Os confrontos, desencadeados pelo ataque de fações islamitas e grupos jihadistas contra as tropas do regime na província de Hama, custaram a vida de pelo menos 55 pessoas.

Na quarta-feira, as fações islamitas e os grupos jihadistas lançaram uma ofensiva na província de Hama, no norte da Síria, contra tropas do governo e milícias aliadas na cidade de Alhamamiyat

Os ataques deram-se em Alhamamiyat, em cinco pontos diferentes da cidade e, conforme informou o Observatório Sírio dos Direitos Humanos, as fações jihadistas assumiram o controlo e "conseguiram avançar, obrigando as forças do regime a recuarem para Alhamamiyat".

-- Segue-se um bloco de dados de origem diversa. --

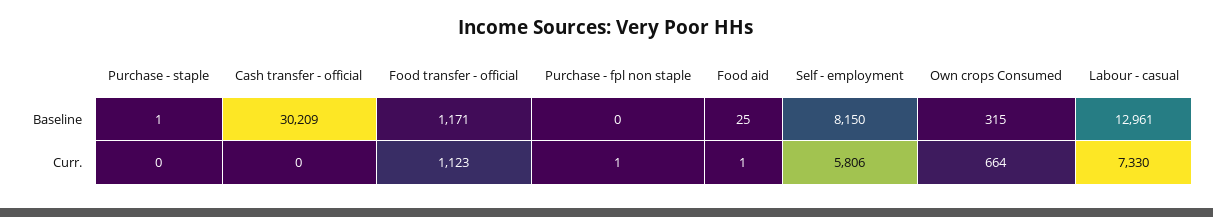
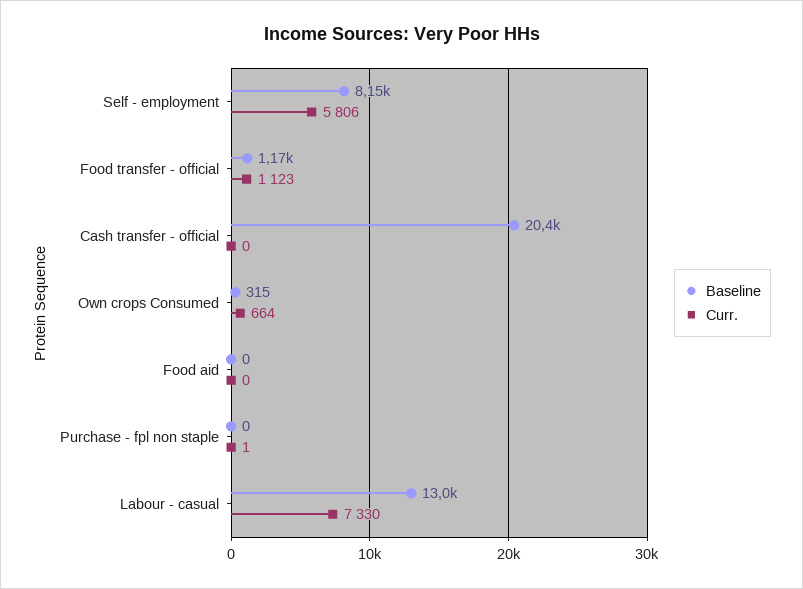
Baseline, Purchase - staple: 1 -> none
Baseline, Cash transfer - official: 30209 -> 20400
Baseline, Food aid: 25 -> 0
Curr., Purchase - staple: 0 -> none
Curr., Food aid: 1 -> 0

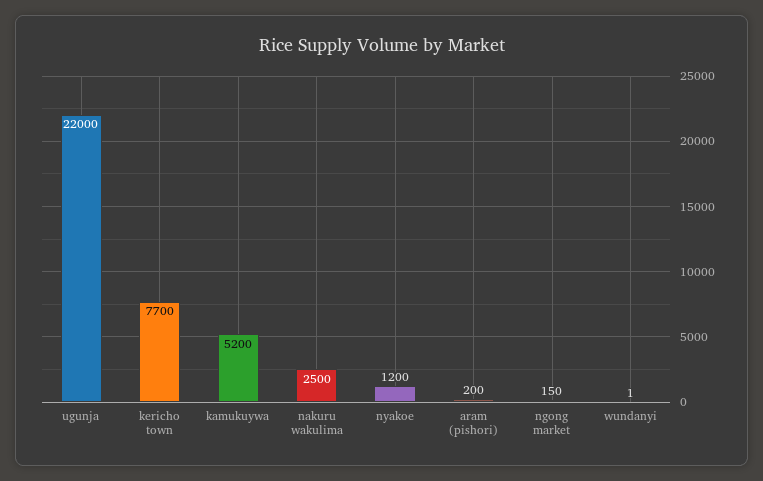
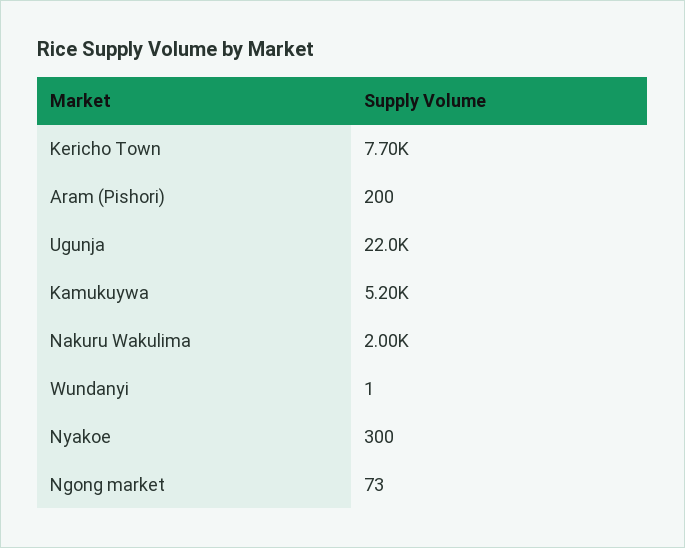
nakuru wakulima: 2500 -> 2000
nyakoe: 1200 -> 300
ngong market: 150 -> 73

Nos confrontos, que duraram quase 12 horas, morream pelo menos 55 pessoas: 32 soldados pró-governo e 24 soldados da oposição, dos quais 14 eram jihadistas.

Segundo a ONG, sediada no Reino Unido e que tem uma ampla rede de colaboradores no terreno, aviões de combate do regime e da Rússia estão a bombardear "intensamente" Alhamamiyat desde o amanhecer para tentar recuperar o território perdido.

Uma fonte militar confirmou à agência de notícias espanhola EFE que o exército sírio abandonou as suas posições na cidade após a ofensiva e assegurou que os confrontos subsequentes causaram "dezenas" de baixas.

Desde o final de abril, o exército sírio e os seus aliados intensificaram a sua campanha no norte de Hama e no sul de Idlib, tendo os confrontos causado mais de meio mil civis mortos, segundo o Observatório.

A província de Idlib, no noroeste do país, é controlada em grande parte pelo ex-al Qaeda sírio e outros grupos islâmicos que se opõem a Damasco.